* **Teks Halaman**
________________
WELAHAN – Saat ini, pesanan batu bata boleh dibilang berkurang. Hal itu karena tidak banyak proyek yang berjalan. Selain itu seiring intensitas hujan yang kian kerap, produksi batu bata juga tak sebanyak musim kemarau dikarenakan dalam proses pembuatannya, perajin hanya mengandalkan cahaya matahari sebagai satu-satunya pemanas untuk mengeringkan bata basah.
“Kini produksinya menurun 50 persen. Jika di hari terik, bisa memproduksi seribu bata per hari. Kini hanya bisa setengahnya, soalnya kita kan menjemur bata mengandalkan cahaya matahari. Kalau yang sudah dibuat kemarin belum kering, ya otomatis tak bisa buat bata yang baru lagi,” kata Ahmadi (50) seorang perajin batu bata tradisional di Desa Kalipucang Wetan, Kecamatan Welahan, Senin (20/11/2017).
________________
* **Daftar Data**
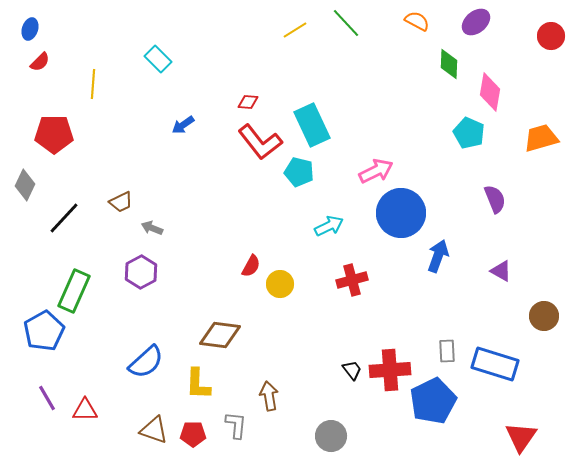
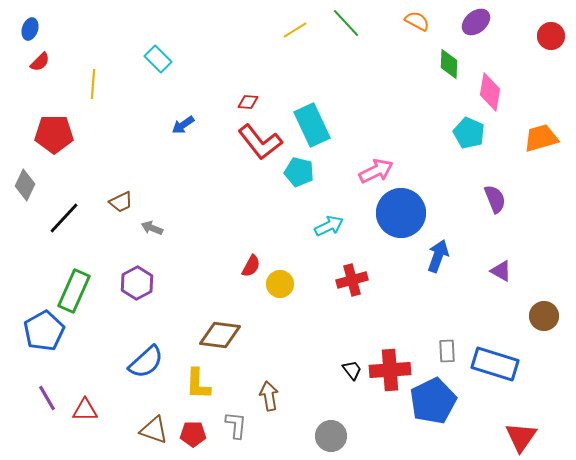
purple hexagon at (141, 272): moved 4 px left, 11 px down
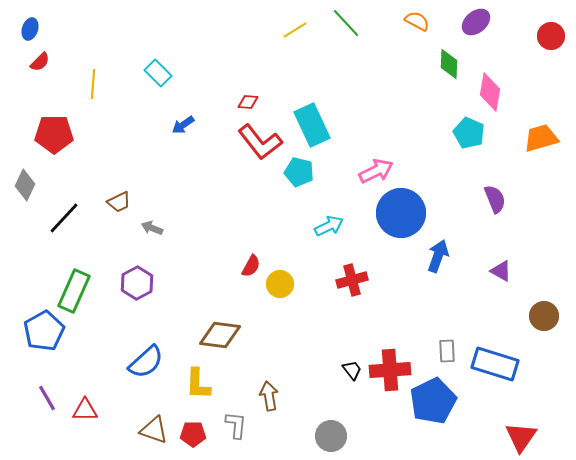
cyan rectangle at (158, 59): moved 14 px down
brown trapezoid at (121, 202): moved 2 px left
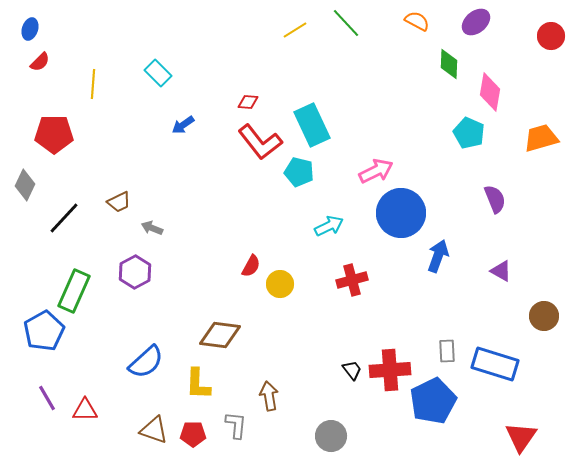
purple hexagon at (137, 283): moved 2 px left, 11 px up
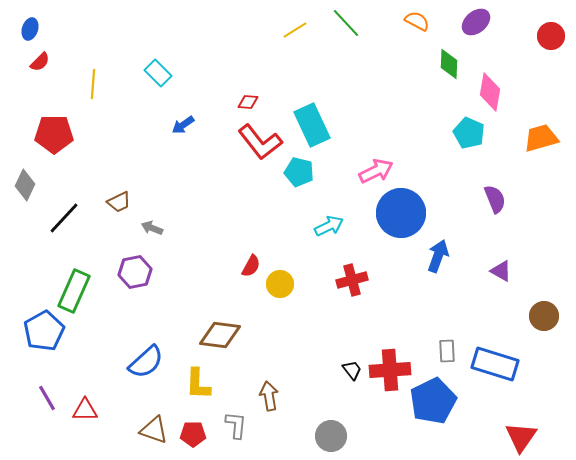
purple hexagon at (135, 272): rotated 16 degrees clockwise
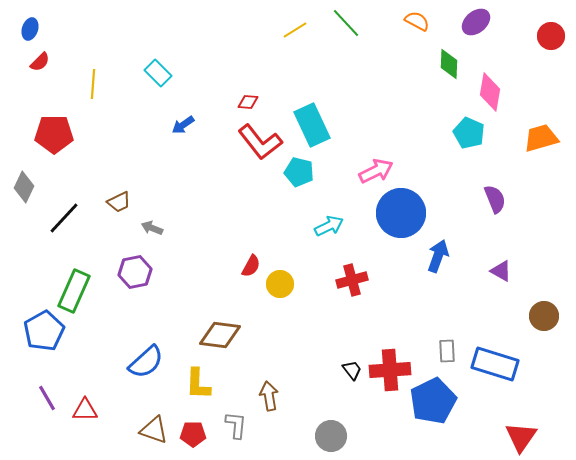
gray diamond at (25, 185): moved 1 px left, 2 px down
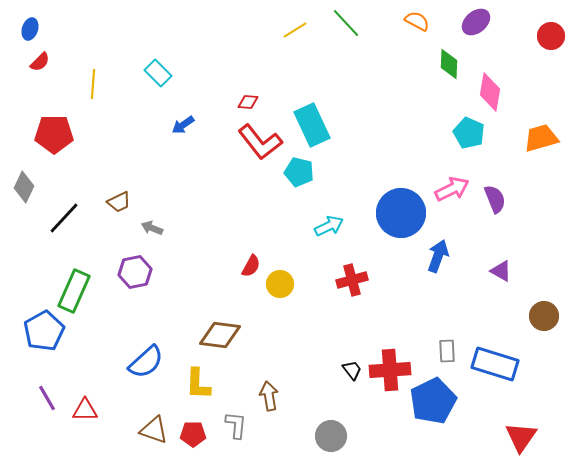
pink arrow at (376, 171): moved 76 px right, 18 px down
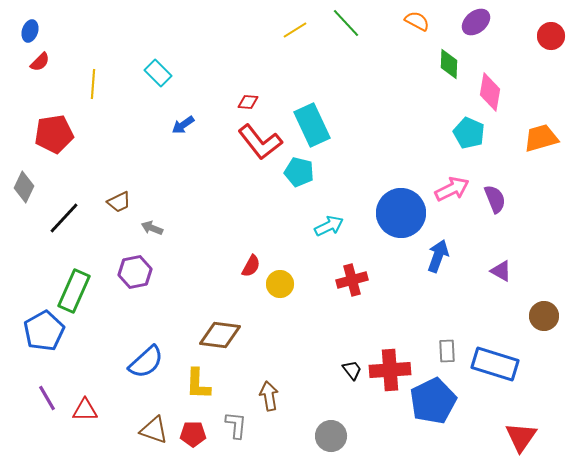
blue ellipse at (30, 29): moved 2 px down
red pentagon at (54, 134): rotated 9 degrees counterclockwise
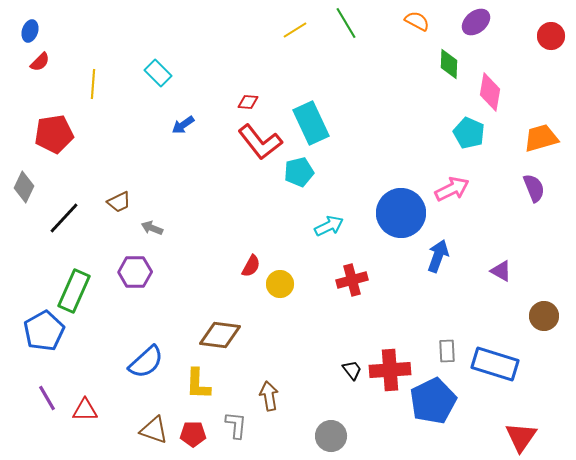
green line at (346, 23): rotated 12 degrees clockwise
cyan rectangle at (312, 125): moved 1 px left, 2 px up
cyan pentagon at (299, 172): rotated 28 degrees counterclockwise
purple semicircle at (495, 199): moved 39 px right, 11 px up
purple hexagon at (135, 272): rotated 12 degrees clockwise
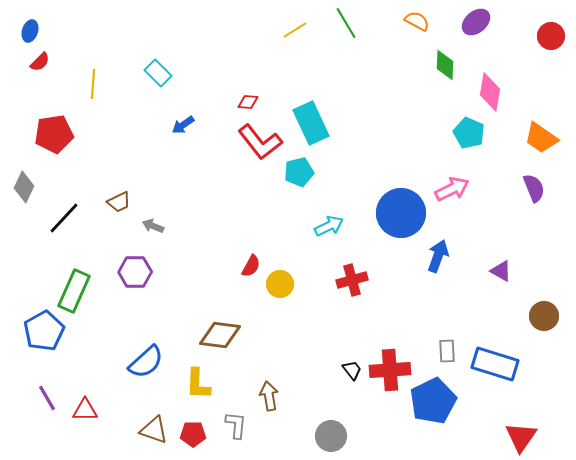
________________
* **Tugas A**
Tolong sebutkan semua penyebab berkurangnya pesanan dan produksi batu bata yang dinyatakan dalam teks halaman.
* **Tugas B**
Jawab pertanyaan berikut berdasarkan teks halaman:
(i) Apa satu-satunya pemanas yang diandalkan perajin untuk mengeringkan bata basah?
(ii) Berapa bata per hari yang bisa diproduksi di hari terik menurut Ahmadi?
(iii) Di desa mana Ahmadi menjadi perajin batu bata tradisional?
Daftar tersebut tidak diperlukan di sini.

* **Jawaban Tertulis A**
- Tidak banyak proyek yang berjalan.
- Intensitas hujan yang kian kerap.
- Perajin hanya mengandalkan cahaya matahari sebagai satu-satunya pemanas untuk mengeringkan bata basah.
- Bata yang dibuat kemarin belum kering, sehingga tidak bisa membuat bata yang baru lagi.

* **Jawaban Tertulis B**
(i) Cahaya matahari.
(ii) Seribu bata.
(iii) Desa Kalipucang Wetan, Kecamatan Welahan.